Bullying has never been more a part of the national social conversation than it is now. The rise of cyberbullying has given way to considerable awareness efforts, as advocates become more numerous and vocal. Many celebrities and public figures even lend their platforms to support the cause. However, addressing bullying is a task for the nation, as well as the communities that make up this country: After all, bullying can contribute to vulnerable individuals developing damaging eating disorders or substance abuse issues that stem from their experiences. That’s why October is National Bullying Prevention Month.
Here’s more information on the history of the month, as well as what you can do to help:
Once a one-week event, now a month of awareness
Started in 2006 by the PACER Center as a campaign held in the first week of October, the effort evolved into a month-long initiative in 2010 that engages communities across the nation to stand up to and speak out against bullying, as well as provide resources for those affected by bullying. PACER focused on promoting the initiative in the classroom and reached out to the National PTA, the American Federation of Teachers and the National Education Association to help organize schools and communities. Now “a nationwide call to action,” PACER has noted National Bullying Prevention Month is supported by outreach from high-profile partners like CNN, Disney and Facebook.
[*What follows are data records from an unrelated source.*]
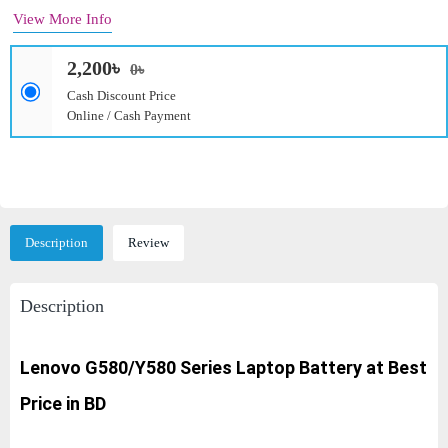
View More Info
2,200৳
0৳
Cash Discount Price
Online / Cash Payment
Description
Review
Description
Lenovo G580/Y580 Series
Laptop Battery at Best
Price in BD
Run against bullying among events held
Among the premier awareness efforts within National Bullying Prevention Month is PACER’s Run, Walk, Roll Against Bullying. Held on Saturday, Oct. 7, this year, the annual run, walk and roll takes place in several regional locations across the country, including Atlanta; Brooklyn, New York City; Fort Worth, Texas; Las Vegas; and Bloomington, Minnesota.
However, even if you’re not in one of those areas, countless workshops, seminars, talks, outreach events and other activities are held. Last year, StopBullying.gov, operated by the U.S. Department of Health and Human Services, listed several Youth Voice events that had speakers from walks of life prone to bullying – like LGBTQ youth and those with disabilities.
Social media plays a large role in National Bullying Prevention Month. Facebook has a profile picture filter that users can select for the month, while various Twitter Talks are taking place. Many participants take to Instagram to engage with those affected by bullying, directly or indirectly. This outreach is important because some of those who are bullied may be suffering from other issues like an eating disorder or substance abuse that make them less likely to seek help.
Unity Day – Oct. 25
Bullying awareness advocates make a statement every Unity Day during National Bullying Prevention Month by wearing orange and encouraging those they know, teach or work with to do the same. Unity Day 2017 is being held Wednesday, Oct. 25, and has an official orange “Create a world without bullying” shirt. The sight of a united effort has a big effect in schools and other places.
“Orange provides a powerful, visually compelling expression of solidarity,” said Paula Goldberg, executive director of PACER Center. “When hundreds of individuals in a school or organization wear orange, the vibrant statement becomes a conversation starter, sending the unified message to kids to know that they are not alone.”
Resources available for all
The beauty of National Bullying Prevention Month is that even if you’re not involved in an official event, there are still a wealth of resources any interested or affected party can take advantage of. PACER even offers a guide for students who want to plan their own even in their communities. If you know someone who experiences bullying, or are being bullied yourself, October is the month to take action and raise awareness or contact professional help (as unaddressed bullying can lead to issues like eating disorders or substance abuse).